**JOB ITEM**
All of the records below should be retyped exactly, with no pictures included.

[THE DATA — start]

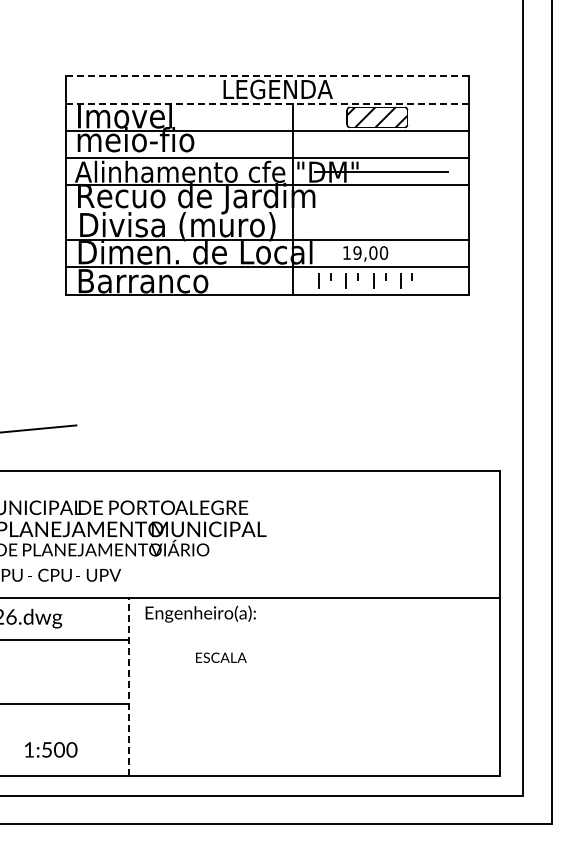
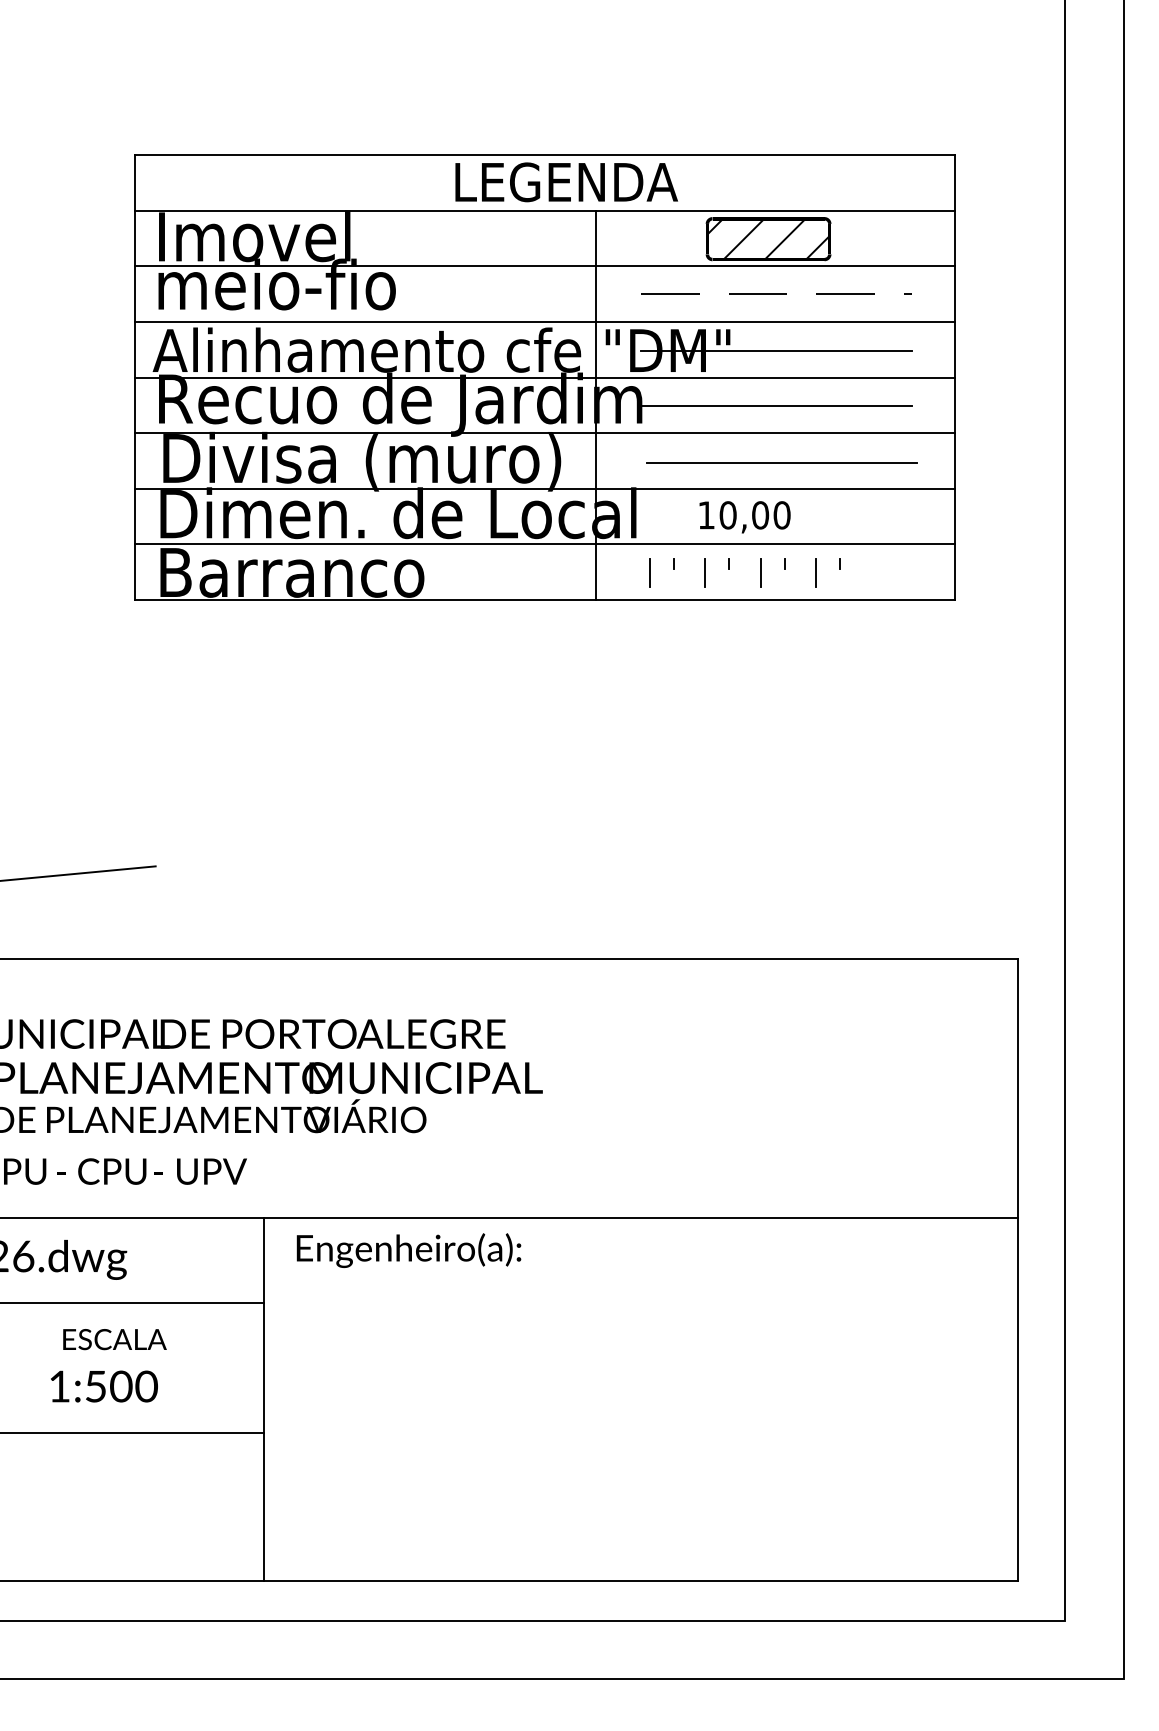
line: (268, 76) -> (546, 155), dashed -> solid
line: (268, 103) -> (546, 210), dashed -> solid
line: (381, 143) -> (777, 292), added
line: (380, 199) -> (774, 406), added
line: (267, 212) -> (544, 432), added
line: (383, 227) -> (781, 463), added
text: (357, 252) -> (728, 514), 19,00 -> 10,00
text: (221, 657) -> (115, 1338), moved
line: (129, 686) -> (263, 1397), dashed -> solid
text: (51, 749) -> (105, 1385), moved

[THE DATA — finish]

**SOLUTION TO THIS PROBLEM**
line: (268, 76) -> (546, 155), dashed -> solid
line: (268, 103) -> (546, 210), dashed -> solid
line: (381, 143) -> (777, 292), added
line: (380, 199) -> (774, 406), added
line: (267, 212) -> (544, 432), added
line: (383, 227) -> (781, 463), added
text: (357, 252) -> (728, 514), 19,00 -> 10,00
text: (221, 657) -> (115, 1338), moved
line: (129, 686) -> (263, 1397), dashed -> solid
text: (51, 749) -> (105, 1385), moved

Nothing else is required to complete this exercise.